If you suspect your child has an eating disorder but he or she denies anything is wrong, book an appointment with their pediatrician or family doctor, or ask a school counselor, religious leader, or trusted friend to help. Often kids find it easier to admit that they have a problem to someone outside of their immediate family. A doctor will also be able to determine if there are any signs of the serious health problems associated with an eating disorder. Also, eating disorder specialists are used to dealing with children who refuse to admit they have a problem. They are experienced dealing with denial and making a child feel comfortable talking about the problem.
It can be deeply distressing for a parent to know that their child is struggling with an eating disorder. As well as ensuring your child receives the professional help he or she needs, here are some other tips:
- Examine your own attitudes about food, weight, body image and body size. Think about the way you personally are affected by body-image pressures, and share these with your child.
- Avoid threats, scare tactics, angry outbursts, and put-downs. Bear in mind that an eating disorder is often a symptom to extreme emotional and stress, an attempt to manage emotional pain, stress, and/or self-hate. Negative communication will only make it worse.

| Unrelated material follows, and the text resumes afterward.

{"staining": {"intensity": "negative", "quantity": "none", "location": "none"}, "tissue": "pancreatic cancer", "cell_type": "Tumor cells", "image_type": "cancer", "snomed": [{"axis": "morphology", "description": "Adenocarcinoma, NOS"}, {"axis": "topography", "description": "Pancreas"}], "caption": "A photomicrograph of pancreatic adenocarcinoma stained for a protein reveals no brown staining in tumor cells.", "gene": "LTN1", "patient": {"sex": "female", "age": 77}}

- Set caring and consistent limits for your child. For example, know how you will respond when your child wants to skip meals or eat alone, or when they get angry if someone eats their "special" food.
- Remain firm. Regardless of pleas to "not make me," and promises that the behavior will stop, you have to stay very attuned to what is happening with your child and may have to force them to go to the doctor or the hospital. Keep in mind how serious eating disorders are.

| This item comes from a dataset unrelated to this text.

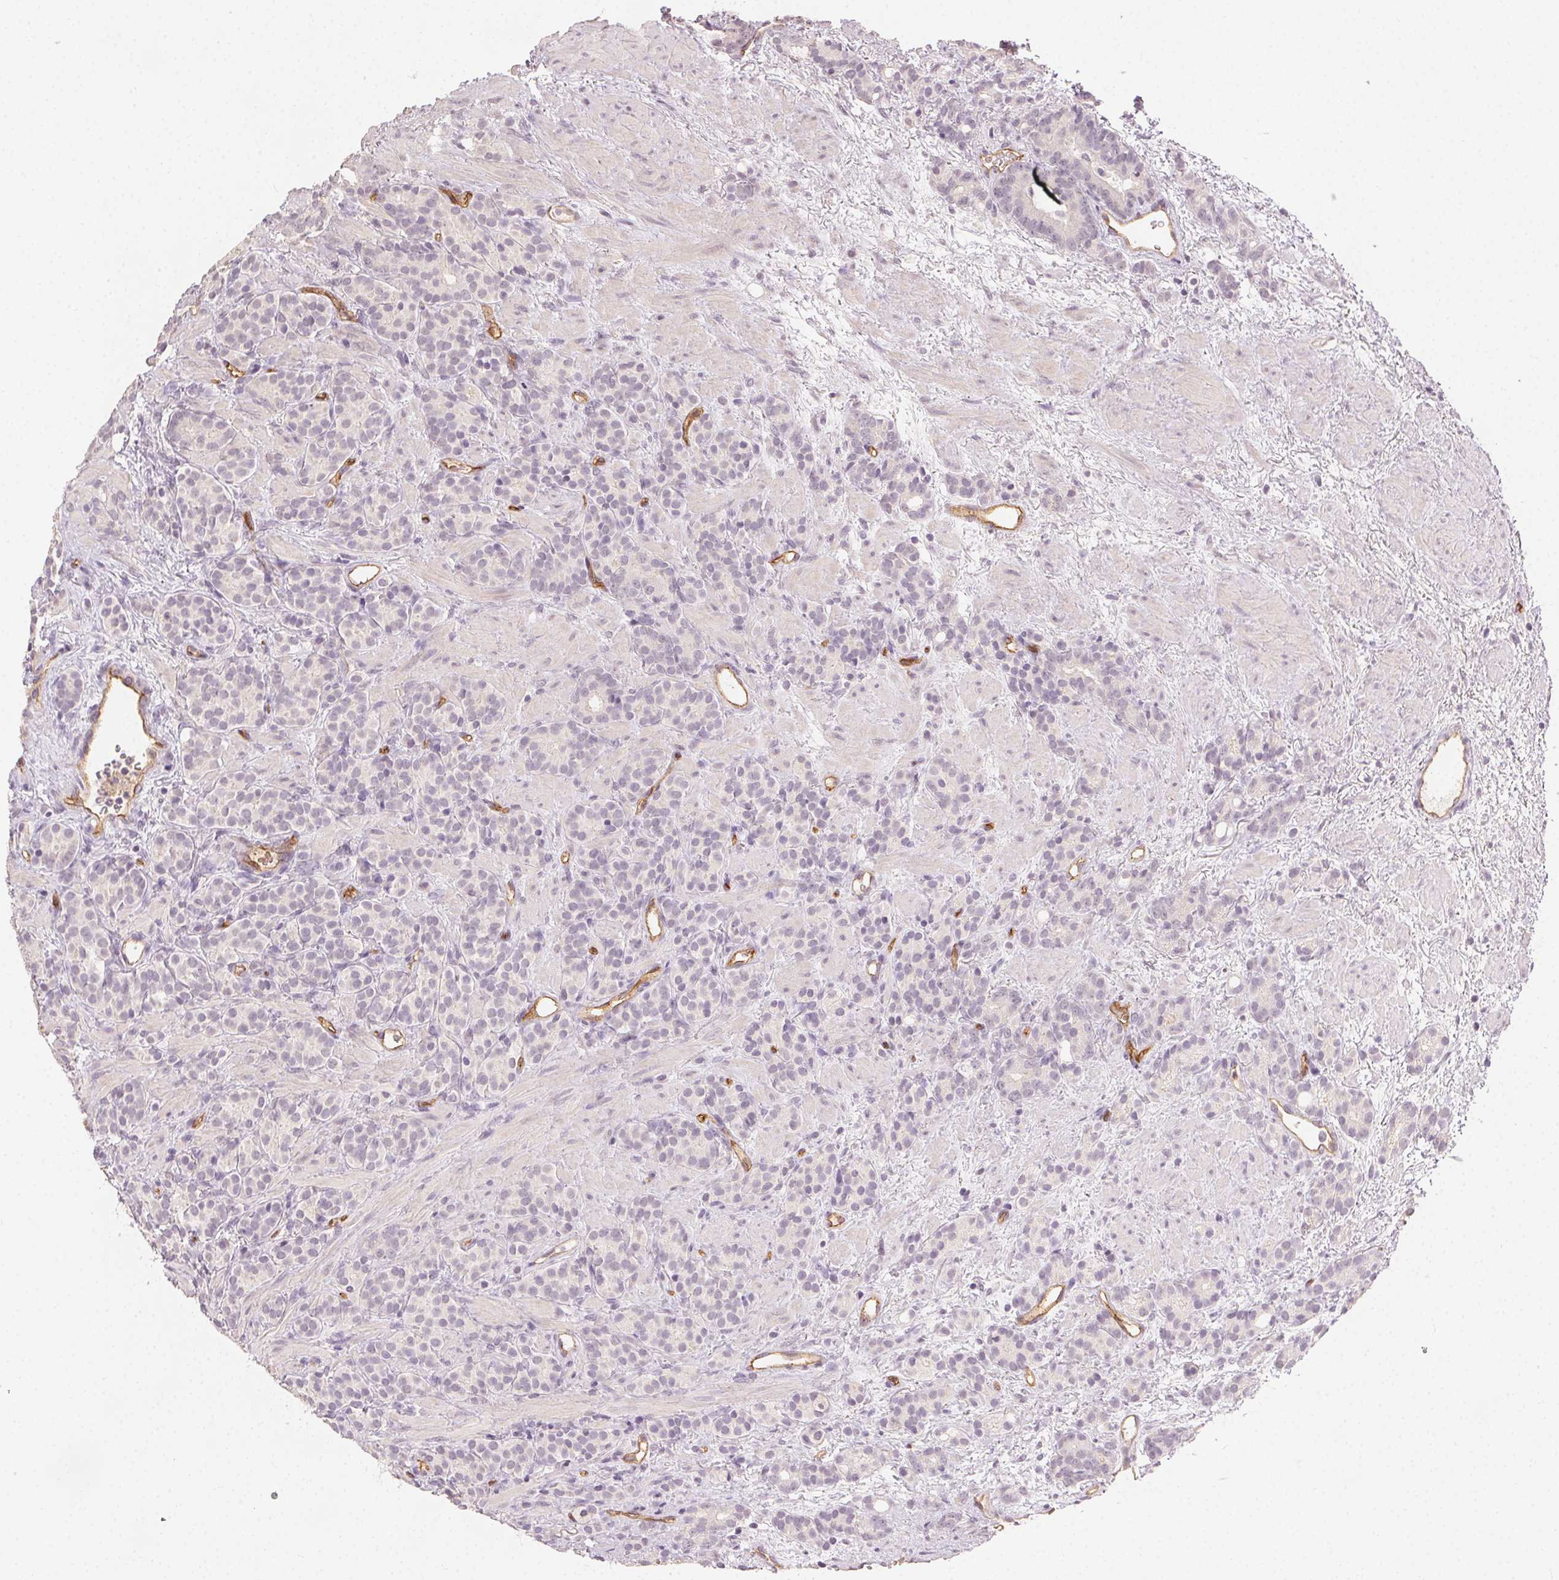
{"staining": {"intensity": "negative", "quantity": "none", "location": "none"}, "tissue": "prostate cancer", "cell_type": "Tumor cells", "image_type": "cancer", "snomed": [{"axis": "morphology", "description": "Adenocarcinoma, High grade"}, {"axis": "topography", "description": "Prostate"}], "caption": "High magnification brightfield microscopy of prostate cancer stained with DAB (3,3'-diaminobenzidine) (brown) and counterstained with hematoxylin (blue): tumor cells show no significant positivity.", "gene": "PODXL", "patient": {"sex": "male", "age": 84}}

- Do whatever you can to promote self-esteem in your child in intellectual, athletic, and social endeavors. Give boys and girls the same opportunities and encouragement. A well-rounded sense of self and solid self-esteem are perhaps the best antidotes to disordered eating.
- Encourage your child to find healthy ways to manage unpleasant feelings such as stress, anxiety, depression, loneliness, or self-hatred.
- Remember it's not your fault. Parents often feel they must take on responsibility for the eating disorder, which is something they truly have no control over. Once you can accept that the eating disorder is not anyone's fault, you can be freed to take action that is honest and not clouded by what you "should" or "could" have done.
Editor's Note: This article was adapted from the National Eating Disorders Association and is reposted with permission.